Crowned Lynx Spider
- Conservation status: Least Concern (SANBI Red List)

Scientific classification
- Kingdom: Animalia
- Phylum: Arthropoda
- Subphylum: Chelicerata
- Class: Arachnida
- Order: Araneae
- Infraorder: Araneomorphae
- Family: Oxyopidae
- Genus: Hamataliwa
- Species: H. fronticornis
- Binomial name: Hamataliwa fronticornis (Lessert, 1927)
- Synonyms: Oxyopeidon fronticornis Lessert, 1927 ;

= Hamataliwa fronticornis =

- Authority: (Lessert, 1927)
- Conservation status: LC

Species of spider

Hamataliwa fronticornis is a species of spider in the family Oxyopidae. It is commonly known as the crowned lynx spider and is endemic to parts of southern Africa.

==Distribution==
Hamataliwa fronticornis has been recorded from the Democratic Republic of the Congo and South Africa. In South Africa, it occurs in four provinces: Eastern Cape, KwaZulu-Natal, Limpopo, and Mpumalanga.

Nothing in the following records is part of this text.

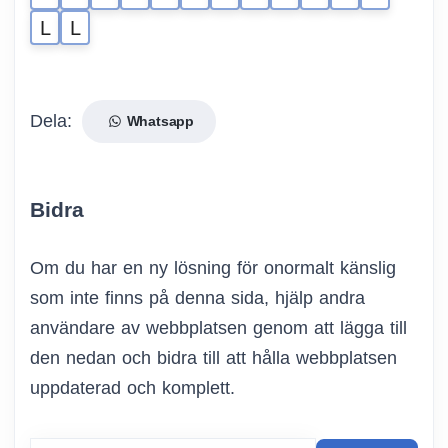
L
L
Dela:
Whatsapp
Bidra
Om du har en ny lösning för onormalt känslig
som inte finns på denna sida, hjälp andra
användare av webbplatsen genom att lägga till
den nedan och bidra till att hålla webbplatsen
uppdaterad och komplett.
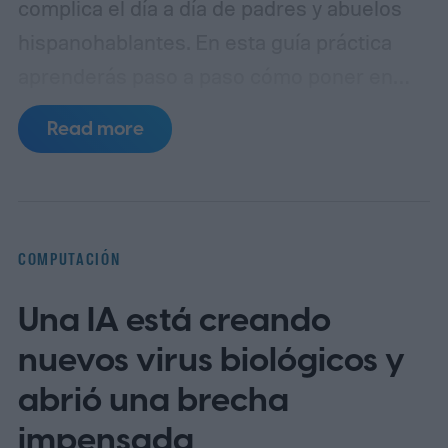
complica el día a día de padres y abuelos
hispanohablantes. En esta guía práctica
aprenderás paso a paso cómo poner en
español MyChart (el portal de pacientes
Read more
basado en Epic), así como apps populares
de telemedicina, para que toda la familia
entienda las indicaciones, citas y recetas
en su idioma.
La brecha lingüística en la
COMPUTACIÓN
telesalud
Una IA está creando
nuevos virus biológicos y
abrió una brecha
impensada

The species has a wide geographical range, occurring at altitudes from 54 to 1,451 m above sea level.

==Habitat and ecology==
Hamataliwa fronticornis is a free-living plant dweller commonly found on grasses. It inhabits the Grassland and Savanna biomes.

==Description==

The species is currently known only from female specimens. Like other members of the genus Hamataliwa, it resembles Oxyopes species in colour and size but differs in having posterior median eyes wider from each other than from posterior lateral eyes and a face that slopes more gradually towards the clypeus.

==Taxonomy==
The species was originally described as Oxyopeidon fronticornis by Lessert in 1927 from specimens collected in the Democratic Republic of the Congo.

==Conservation==
Hamataliwa fronticornis is listed as Least Concern by the South African National Biodiversity Institute due to its wide geographical range. The species is protected in eight protected areas including Baviaanskloof Nature Reserve, Mkuze Game Reserve, Tembe Elephant Park, Phinda Game Reserve, Polokwane Nature Reserve, Lhuvhondo Nature Reserve, and Lapalala Wilderness.